=== SET PROBLEM ===
Lay out as a numbered list, leaving out blank lines, the lines running from the start of the material through the line that contains "I read 4h10m02s".

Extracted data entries
▬▬▬▬▬▬▬▬▬▬

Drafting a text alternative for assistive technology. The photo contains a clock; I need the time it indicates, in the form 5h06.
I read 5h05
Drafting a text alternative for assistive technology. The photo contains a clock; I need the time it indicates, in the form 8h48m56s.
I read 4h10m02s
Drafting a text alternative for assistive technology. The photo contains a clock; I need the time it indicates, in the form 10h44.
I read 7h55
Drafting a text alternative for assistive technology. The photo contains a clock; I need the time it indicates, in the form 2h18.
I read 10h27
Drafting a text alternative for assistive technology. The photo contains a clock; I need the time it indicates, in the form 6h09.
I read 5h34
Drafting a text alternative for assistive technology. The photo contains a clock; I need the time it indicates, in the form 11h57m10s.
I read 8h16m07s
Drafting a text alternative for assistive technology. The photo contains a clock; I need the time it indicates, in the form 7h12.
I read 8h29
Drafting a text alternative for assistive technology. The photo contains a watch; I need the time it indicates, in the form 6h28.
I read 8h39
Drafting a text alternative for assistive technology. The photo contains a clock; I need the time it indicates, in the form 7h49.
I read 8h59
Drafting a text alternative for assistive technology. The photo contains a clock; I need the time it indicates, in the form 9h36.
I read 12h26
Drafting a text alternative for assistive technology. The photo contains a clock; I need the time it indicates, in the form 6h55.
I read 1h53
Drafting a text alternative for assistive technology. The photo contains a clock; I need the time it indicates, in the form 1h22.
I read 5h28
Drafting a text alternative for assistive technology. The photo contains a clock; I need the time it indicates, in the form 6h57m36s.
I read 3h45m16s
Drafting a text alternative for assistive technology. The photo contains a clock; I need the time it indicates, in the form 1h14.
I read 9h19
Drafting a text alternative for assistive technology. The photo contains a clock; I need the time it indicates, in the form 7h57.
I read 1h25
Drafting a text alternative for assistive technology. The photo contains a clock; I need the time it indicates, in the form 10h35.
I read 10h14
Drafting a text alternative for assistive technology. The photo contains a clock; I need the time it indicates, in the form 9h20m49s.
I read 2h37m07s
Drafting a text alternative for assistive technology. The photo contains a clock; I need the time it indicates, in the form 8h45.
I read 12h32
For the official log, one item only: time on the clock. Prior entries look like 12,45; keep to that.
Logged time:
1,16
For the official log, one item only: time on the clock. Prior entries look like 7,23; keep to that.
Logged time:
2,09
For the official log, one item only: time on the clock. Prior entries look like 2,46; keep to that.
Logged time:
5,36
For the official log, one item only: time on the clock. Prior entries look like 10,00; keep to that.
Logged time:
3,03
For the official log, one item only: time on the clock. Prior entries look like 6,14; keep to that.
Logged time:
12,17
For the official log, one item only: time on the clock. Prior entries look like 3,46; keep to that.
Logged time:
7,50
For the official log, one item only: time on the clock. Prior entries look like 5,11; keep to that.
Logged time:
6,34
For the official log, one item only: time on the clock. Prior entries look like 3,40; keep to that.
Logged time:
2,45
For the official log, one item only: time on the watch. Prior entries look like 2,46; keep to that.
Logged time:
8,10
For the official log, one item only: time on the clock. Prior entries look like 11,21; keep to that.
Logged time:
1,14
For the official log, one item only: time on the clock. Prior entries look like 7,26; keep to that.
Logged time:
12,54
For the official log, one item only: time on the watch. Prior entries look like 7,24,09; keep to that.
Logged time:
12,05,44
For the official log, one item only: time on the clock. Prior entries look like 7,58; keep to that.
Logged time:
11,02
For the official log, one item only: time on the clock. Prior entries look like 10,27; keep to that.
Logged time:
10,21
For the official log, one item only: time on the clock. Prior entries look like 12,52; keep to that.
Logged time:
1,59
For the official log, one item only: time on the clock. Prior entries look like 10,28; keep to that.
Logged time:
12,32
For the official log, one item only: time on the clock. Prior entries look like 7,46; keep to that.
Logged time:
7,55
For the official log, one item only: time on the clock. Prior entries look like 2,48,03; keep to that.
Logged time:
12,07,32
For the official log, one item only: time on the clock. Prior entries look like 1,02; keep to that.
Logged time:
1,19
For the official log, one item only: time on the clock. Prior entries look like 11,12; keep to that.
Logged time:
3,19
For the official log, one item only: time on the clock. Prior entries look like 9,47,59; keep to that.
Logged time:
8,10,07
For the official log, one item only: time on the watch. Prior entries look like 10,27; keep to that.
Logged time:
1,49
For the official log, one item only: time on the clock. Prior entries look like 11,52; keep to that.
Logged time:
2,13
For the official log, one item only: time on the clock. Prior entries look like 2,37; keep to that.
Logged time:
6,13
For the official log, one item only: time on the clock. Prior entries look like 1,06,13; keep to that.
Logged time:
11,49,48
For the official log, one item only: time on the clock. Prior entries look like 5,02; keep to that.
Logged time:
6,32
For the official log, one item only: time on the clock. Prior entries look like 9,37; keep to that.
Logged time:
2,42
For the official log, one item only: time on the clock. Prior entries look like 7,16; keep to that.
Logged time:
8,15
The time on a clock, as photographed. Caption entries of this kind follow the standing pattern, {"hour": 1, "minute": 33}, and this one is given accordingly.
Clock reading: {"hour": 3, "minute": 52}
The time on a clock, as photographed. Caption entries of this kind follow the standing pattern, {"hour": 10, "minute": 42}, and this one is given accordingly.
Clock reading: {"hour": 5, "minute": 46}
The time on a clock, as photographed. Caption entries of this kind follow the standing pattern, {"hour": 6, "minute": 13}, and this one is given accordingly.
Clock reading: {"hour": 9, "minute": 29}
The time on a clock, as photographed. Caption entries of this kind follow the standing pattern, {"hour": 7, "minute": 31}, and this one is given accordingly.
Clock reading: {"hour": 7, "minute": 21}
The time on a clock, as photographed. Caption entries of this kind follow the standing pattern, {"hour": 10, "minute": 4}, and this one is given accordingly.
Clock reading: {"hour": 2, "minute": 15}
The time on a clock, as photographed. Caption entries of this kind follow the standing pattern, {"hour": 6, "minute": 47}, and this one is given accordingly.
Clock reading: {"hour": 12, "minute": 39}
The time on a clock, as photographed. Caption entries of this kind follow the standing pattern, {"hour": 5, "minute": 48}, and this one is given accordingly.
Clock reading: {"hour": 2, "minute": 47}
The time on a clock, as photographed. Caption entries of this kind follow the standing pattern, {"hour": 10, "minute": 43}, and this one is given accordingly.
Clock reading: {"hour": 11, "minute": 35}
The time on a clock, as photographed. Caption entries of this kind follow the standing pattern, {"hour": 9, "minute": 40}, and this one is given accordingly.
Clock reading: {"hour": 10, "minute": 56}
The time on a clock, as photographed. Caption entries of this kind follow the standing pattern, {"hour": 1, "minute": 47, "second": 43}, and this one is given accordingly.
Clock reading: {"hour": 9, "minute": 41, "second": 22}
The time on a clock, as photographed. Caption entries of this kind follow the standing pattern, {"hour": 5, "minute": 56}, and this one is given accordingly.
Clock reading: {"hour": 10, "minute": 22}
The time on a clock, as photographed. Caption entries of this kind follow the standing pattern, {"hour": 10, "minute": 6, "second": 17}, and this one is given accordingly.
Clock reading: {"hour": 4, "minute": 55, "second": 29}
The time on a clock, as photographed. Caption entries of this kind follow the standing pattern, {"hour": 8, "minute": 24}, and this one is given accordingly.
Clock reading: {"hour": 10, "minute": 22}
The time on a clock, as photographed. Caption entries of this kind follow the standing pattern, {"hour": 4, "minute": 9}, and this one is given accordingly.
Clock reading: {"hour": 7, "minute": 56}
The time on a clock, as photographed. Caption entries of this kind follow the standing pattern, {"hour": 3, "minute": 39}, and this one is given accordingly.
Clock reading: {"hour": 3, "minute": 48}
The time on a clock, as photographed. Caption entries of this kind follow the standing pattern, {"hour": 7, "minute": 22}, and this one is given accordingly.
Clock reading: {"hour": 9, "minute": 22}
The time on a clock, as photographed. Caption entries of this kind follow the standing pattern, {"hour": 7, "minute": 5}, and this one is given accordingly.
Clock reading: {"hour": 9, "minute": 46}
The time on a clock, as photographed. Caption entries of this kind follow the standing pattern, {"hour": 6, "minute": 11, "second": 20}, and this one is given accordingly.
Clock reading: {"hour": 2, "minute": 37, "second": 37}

▬▬▬▬▬▬▬▬▬▬

=== SOLUTION TO THIS PROBLEM ===
1. Drafting a text alternative for assistive technology. The photo contains a clock; I need the time it indicates, in the form 5h06.
2. I read 5h05
3. Drafting a text alternative for assistive technology. The photo contains a clock; I need the time it indicates, in the form 8h48m56s.
4. I read 4h10m02s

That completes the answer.